Judge President of the Orange Free State Provincial Division of the Supreme Court of South Africa
- In office 1910–1919
- Preceded by: New position

Chief Justice of the Orange River Colony
- In office 1902–1910
- Preceded by: Melius de Villiers
- Succeeded by: position replaced by Chief Justice of South Africa

Personal details
- Born: Andries Ferdinand Stockenström Maasdorp 14 January 1847 Malmesbury, Cape Colony
- Died: 18 March 1931 (aged 84) Rondebosch, Cape Province, Union of South Africa
- Relations: Christian Maasdorp (brother)
- Alma mater: University College London

= Andries Maasdorp =

Sir Andries Ferdinand Stockenström Maasdorp, KC (14 January 1847 – 18 March 1931) was chief justice of the Orange River Colony. He was knighted in 1904 as a Knight Bachelor.

==Early life and education==

Maasdorp was the second of the five sons of Gysbert Henry Maasdorp and his wife, Anna Maria Hartzenberg. His eldest brother, also Gysbert Henry Maasdorp, was member of the Cape legislative assembly for Graaff-Reinet and the third brother was Justice Christian Maasdorp. Maasdorp was educated at the grammar school at Graaff Reinet. In 1865, he was awarded a gold medal by the Cape board of examiners, for coming first in mathematics and classics in their examination. He subsequently studied at Graaff- Reinet College and at University College London, where he obtained a BA in 1869.

==Career==

In 1871, he was admitted to the Inner Temple as barrister, and from March 1872, practised at the Cape bar. In 1890, he became a Queen's Counsel, then a King's Counsel upon the death of Queen Victoria in January 1901. In the late 1890s, he moved to Pretoria and practised at the Pretoria bar from 1897 until 1899. When a dispute arose between President Paul Kruger and Chief Justice John Gilbert Kotzé, Maasdorp sided with Kotzé. With the outbreak of the Second Anglo-Boer War, he returned to the Cape Colony and once again practised at Grahamstown.

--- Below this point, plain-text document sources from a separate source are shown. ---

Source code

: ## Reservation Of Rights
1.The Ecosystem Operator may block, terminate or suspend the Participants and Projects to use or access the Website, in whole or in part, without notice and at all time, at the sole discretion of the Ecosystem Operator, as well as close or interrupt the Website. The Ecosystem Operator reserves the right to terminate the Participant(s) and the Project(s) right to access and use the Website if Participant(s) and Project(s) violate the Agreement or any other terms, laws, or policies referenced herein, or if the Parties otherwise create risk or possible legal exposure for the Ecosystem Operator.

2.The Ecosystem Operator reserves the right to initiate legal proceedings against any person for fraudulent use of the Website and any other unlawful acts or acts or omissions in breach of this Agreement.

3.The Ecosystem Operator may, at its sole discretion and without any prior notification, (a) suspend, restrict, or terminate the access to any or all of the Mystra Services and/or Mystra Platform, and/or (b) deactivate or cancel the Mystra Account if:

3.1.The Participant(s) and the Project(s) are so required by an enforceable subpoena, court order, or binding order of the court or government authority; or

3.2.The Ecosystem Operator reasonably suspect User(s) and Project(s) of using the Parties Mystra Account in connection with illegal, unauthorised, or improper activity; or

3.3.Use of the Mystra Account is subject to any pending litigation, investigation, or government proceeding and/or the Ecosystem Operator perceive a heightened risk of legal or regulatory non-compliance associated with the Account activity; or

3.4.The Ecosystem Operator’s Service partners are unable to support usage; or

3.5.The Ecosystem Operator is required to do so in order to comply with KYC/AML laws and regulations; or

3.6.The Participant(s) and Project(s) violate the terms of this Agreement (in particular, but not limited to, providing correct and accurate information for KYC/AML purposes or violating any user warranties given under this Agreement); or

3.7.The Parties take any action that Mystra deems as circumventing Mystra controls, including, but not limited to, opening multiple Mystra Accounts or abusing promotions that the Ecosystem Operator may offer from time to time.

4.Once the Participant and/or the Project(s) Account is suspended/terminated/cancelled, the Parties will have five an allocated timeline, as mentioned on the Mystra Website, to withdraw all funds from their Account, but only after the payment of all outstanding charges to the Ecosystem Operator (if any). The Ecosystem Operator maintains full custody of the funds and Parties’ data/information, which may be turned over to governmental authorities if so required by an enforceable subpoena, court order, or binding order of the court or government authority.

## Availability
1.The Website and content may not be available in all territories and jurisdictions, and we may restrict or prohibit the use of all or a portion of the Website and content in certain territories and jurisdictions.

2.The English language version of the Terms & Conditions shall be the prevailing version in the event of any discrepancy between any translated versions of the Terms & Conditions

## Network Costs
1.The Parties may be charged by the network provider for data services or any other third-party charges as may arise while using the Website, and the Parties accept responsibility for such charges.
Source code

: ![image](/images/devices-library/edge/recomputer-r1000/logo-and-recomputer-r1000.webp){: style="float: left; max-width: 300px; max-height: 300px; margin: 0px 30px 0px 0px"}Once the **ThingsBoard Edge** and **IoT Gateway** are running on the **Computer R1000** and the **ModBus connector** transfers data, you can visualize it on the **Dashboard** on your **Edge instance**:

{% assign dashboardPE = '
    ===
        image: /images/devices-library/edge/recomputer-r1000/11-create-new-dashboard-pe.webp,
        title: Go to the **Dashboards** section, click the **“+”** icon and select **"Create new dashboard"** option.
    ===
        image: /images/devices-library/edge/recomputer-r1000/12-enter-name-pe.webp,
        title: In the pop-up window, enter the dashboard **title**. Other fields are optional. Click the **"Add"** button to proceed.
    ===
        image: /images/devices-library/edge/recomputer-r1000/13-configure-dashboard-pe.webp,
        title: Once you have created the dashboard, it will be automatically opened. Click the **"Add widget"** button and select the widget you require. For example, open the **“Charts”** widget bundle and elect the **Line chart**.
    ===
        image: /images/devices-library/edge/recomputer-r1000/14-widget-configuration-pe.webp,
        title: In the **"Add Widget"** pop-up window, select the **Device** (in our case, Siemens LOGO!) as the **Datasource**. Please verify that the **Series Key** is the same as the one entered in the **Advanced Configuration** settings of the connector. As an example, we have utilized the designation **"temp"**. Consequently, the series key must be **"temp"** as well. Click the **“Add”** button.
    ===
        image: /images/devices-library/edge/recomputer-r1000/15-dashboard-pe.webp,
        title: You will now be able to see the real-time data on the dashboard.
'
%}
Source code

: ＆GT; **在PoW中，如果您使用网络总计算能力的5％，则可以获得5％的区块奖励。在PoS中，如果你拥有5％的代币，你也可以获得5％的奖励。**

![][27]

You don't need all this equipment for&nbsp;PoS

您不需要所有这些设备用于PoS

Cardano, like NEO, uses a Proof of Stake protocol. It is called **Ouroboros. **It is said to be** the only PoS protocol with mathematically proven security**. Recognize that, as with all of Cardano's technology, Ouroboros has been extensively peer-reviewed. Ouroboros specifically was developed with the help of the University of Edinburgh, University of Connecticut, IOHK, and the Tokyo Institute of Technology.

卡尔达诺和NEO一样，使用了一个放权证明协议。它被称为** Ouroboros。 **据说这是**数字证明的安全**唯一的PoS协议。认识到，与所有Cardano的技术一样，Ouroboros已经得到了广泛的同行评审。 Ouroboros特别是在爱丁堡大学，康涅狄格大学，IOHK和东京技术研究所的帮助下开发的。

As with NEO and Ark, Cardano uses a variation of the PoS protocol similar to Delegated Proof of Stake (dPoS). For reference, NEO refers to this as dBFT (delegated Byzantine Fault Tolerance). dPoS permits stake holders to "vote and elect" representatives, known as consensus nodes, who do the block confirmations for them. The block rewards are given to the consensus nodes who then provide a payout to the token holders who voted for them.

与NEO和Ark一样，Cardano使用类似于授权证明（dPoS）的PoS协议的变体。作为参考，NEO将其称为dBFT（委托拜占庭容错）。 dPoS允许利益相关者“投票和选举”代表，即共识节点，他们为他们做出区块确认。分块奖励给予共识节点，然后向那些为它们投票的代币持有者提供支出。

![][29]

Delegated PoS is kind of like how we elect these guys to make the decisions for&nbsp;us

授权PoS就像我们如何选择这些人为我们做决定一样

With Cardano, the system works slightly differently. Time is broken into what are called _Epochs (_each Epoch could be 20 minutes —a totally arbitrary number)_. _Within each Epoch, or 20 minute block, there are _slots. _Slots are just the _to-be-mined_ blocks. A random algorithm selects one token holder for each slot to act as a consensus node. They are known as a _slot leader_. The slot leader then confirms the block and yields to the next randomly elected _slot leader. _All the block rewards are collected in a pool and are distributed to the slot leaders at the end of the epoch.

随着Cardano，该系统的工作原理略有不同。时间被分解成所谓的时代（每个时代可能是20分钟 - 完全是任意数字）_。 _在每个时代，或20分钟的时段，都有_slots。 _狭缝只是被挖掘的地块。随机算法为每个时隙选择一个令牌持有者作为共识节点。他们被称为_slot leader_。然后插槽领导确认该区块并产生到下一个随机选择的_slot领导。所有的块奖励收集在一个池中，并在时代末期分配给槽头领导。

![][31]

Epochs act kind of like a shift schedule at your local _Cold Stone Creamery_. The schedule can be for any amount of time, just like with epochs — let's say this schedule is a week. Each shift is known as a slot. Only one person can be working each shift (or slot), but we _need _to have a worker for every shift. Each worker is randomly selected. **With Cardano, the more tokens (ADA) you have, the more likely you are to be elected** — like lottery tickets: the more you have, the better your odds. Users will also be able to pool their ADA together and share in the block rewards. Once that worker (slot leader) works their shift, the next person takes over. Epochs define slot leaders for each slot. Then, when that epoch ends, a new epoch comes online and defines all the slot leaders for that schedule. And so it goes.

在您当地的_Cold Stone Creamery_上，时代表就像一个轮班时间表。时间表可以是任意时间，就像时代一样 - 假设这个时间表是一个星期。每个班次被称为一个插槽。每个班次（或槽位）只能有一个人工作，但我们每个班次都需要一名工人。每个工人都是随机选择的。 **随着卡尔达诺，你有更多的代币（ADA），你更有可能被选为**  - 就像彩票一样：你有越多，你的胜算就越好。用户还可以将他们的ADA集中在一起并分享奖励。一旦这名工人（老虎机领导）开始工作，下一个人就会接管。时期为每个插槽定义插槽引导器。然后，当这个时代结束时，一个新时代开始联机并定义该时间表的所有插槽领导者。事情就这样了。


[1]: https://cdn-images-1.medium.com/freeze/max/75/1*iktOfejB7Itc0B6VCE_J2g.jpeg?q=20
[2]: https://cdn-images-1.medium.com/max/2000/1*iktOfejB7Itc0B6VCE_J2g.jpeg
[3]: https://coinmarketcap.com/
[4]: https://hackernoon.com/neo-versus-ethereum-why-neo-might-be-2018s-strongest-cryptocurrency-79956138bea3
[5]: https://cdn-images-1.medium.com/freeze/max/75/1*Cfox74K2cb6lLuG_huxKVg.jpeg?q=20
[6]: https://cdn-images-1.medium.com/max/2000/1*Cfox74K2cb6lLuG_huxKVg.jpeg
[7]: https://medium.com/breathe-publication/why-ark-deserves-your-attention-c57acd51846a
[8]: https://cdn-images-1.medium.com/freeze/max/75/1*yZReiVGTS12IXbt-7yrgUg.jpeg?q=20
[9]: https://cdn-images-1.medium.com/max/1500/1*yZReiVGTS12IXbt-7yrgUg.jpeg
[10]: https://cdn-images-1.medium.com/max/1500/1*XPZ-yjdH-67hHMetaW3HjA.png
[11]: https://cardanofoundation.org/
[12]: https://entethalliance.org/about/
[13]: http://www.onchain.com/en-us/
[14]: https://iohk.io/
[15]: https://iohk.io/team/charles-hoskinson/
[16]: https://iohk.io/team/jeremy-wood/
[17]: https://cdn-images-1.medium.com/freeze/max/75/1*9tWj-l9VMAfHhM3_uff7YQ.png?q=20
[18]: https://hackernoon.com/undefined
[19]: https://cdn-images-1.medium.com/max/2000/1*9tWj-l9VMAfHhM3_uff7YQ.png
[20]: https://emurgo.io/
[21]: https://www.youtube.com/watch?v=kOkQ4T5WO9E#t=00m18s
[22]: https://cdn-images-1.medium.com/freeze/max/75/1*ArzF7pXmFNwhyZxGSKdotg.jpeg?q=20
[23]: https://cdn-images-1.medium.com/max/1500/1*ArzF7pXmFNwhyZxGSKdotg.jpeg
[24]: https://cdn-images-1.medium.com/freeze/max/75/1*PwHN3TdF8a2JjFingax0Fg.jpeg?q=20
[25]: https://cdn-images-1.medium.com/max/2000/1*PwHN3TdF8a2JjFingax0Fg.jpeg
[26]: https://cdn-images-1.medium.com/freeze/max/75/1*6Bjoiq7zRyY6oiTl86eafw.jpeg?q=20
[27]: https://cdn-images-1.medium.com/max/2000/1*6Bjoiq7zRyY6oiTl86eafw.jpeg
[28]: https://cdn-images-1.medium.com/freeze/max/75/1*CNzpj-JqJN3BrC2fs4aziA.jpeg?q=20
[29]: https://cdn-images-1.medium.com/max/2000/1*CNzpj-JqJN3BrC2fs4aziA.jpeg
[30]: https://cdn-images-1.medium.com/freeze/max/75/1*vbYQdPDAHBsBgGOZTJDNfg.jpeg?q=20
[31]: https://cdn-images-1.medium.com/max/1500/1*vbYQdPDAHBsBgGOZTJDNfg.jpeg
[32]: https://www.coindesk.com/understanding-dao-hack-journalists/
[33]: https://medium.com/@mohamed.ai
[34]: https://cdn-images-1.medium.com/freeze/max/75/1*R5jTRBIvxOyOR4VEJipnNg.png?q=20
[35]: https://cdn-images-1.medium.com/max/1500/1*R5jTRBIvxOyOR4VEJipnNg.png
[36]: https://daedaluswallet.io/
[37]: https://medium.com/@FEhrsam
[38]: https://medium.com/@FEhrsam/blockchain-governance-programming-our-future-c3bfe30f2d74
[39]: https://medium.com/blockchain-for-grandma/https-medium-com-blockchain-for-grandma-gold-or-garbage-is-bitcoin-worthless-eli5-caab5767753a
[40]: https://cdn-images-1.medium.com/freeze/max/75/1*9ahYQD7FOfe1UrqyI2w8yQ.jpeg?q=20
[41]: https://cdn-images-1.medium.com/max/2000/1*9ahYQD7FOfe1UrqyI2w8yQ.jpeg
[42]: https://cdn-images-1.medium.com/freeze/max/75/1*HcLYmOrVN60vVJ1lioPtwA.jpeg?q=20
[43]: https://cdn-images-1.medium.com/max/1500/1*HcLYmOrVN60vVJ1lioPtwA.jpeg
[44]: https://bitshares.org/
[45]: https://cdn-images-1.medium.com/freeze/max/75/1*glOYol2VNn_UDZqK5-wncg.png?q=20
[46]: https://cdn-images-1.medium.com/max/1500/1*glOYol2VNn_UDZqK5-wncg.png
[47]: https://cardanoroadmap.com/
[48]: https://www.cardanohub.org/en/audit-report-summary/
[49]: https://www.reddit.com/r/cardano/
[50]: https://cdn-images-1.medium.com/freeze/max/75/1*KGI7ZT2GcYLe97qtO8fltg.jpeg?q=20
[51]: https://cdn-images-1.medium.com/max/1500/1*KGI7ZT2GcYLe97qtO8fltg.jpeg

In 1902, he became Chief Justice of the Orange River Colony and after South Africa became a Union, he became the Judge President of the Orange Free State Provincial Division of the Supreme Court of South Africa. He was knighted in 1904 and retired from the bench at the end of 1919.

==Personal life==

Maasdorp married Agnes Catherine Thomson Hayton in 1880 and they had three sons and two daughters.